Besondere Kirchweihtraditionen: Kirtahutschn, Kirwabaum und Kärwasau
Eine riesige Schaukel, auf die alle Freunde zusammen draufpassen: An Kirchweih wird in vielen Orten in Oberbayern dieser Traum wahr! Hier werden Kirtahutschn aufgehängt: ein langes Brett, das mit Seilen zum Beispiel an einer Scheunendecke befestigt ist. Alle einsteigen, gut festhalten - und los geht's! Wenn tatsächlich mal jemand runterfällt, landet er meistens weich im Stroh.
In Franken gibt es eher einen prächtig geschmückten Kirchweihbaum, um den getanzt wird. Oder das Bärentreiben in der Oberpfalz: Hier zieht durch manche Ortschaften ein als Bär verkleideter Mann und verbreitet ein bisschen Angst und Schrecken - zum Vergnügen für alle.
In anderen Gegenden war die Kirchweihwoche eine wichtige Woche für Verliebte - und Männer schenkten am Ende der Woche ihrer Angebeteten ein rotes Tuch.
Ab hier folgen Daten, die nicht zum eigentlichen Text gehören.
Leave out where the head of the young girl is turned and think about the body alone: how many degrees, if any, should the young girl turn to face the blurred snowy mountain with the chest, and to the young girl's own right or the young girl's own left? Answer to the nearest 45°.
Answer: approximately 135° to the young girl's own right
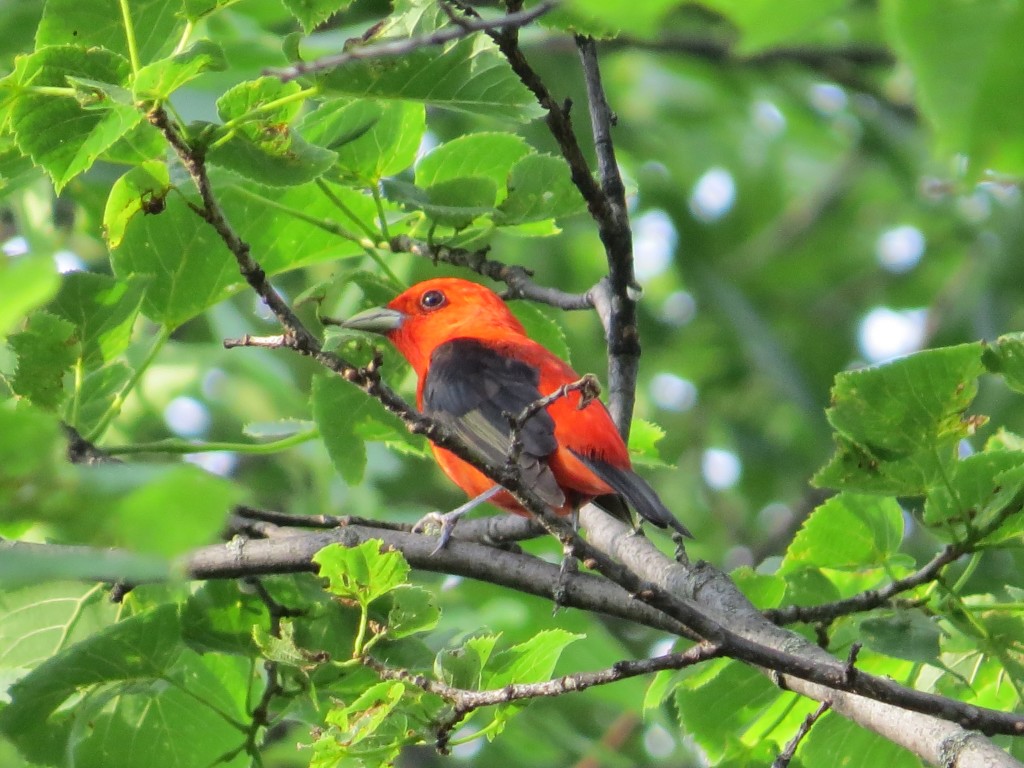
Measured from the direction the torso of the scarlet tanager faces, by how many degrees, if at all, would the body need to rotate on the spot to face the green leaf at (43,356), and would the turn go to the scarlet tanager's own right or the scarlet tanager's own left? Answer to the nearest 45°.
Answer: approximately 45° to the scarlet tanager's own left

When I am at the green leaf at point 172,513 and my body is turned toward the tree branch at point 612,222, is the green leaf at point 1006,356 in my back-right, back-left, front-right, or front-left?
front-right

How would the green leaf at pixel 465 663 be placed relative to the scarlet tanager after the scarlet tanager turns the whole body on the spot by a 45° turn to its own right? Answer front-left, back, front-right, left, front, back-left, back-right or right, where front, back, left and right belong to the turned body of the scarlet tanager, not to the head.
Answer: back-left

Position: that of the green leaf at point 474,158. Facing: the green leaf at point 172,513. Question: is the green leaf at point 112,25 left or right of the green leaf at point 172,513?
right

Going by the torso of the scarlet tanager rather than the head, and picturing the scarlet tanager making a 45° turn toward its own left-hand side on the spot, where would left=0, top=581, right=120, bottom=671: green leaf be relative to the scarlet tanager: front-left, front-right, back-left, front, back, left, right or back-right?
front

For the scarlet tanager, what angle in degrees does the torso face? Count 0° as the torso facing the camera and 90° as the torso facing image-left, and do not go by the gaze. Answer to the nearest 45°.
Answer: approximately 90°
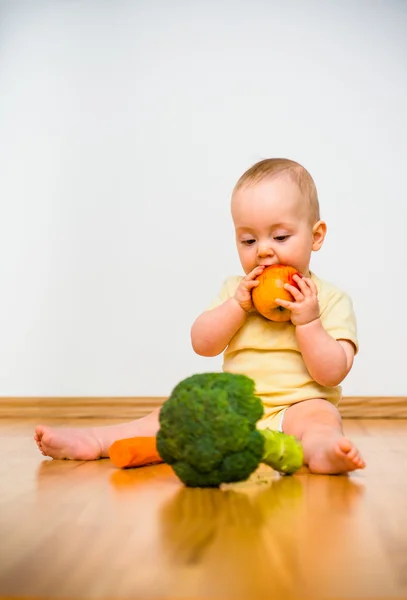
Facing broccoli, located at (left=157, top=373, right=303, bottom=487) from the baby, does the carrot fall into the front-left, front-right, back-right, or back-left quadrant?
front-right

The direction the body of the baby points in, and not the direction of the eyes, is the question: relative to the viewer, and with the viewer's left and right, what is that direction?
facing the viewer and to the left of the viewer

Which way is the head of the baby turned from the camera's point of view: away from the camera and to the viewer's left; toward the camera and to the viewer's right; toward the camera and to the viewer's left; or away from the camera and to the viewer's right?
toward the camera and to the viewer's left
Spiele und Spaß gehören also fest zur Kirchweih! Mancher Ort baut einen Jahrmarkt mit Karussellen und Fahrgeschäften auf, der für die ganze Woche stehen bleibt.
Und mancherorts ehrt man sogar die Person, die am meisten Alkohol getrunken hat - man nennt sie dann "Kärwasau", also "Kirchweihschwein". Das hat dann mit dem Gottesdienst in der Kirche aber nicht mehr viel zu tun.
Kirchweihgebäck: Schneeballen und Auszogne
Wer keine tolle Kirtahutschn, keinen Kirwabaum oder keinen Jahrmarkt in der Nähe hat, der kann trotzdem mitfeiern: Einfach etwas Leckeres backen! Schneeboin, also Schneebälle sind ein besonderes Gebäck aus Mehl, Eiern, Zucker, Butter, Sahne und einer kleinen Menge Schnaps.
Die Schneeboin stammen aus Franken und werden statt im Ofen in einem Topf mit heißem Fett ausgebacken und dann mit Puderzucker bestreut. Ganz ähnlich macht man auch Auszogne - die sind aber rund und flach.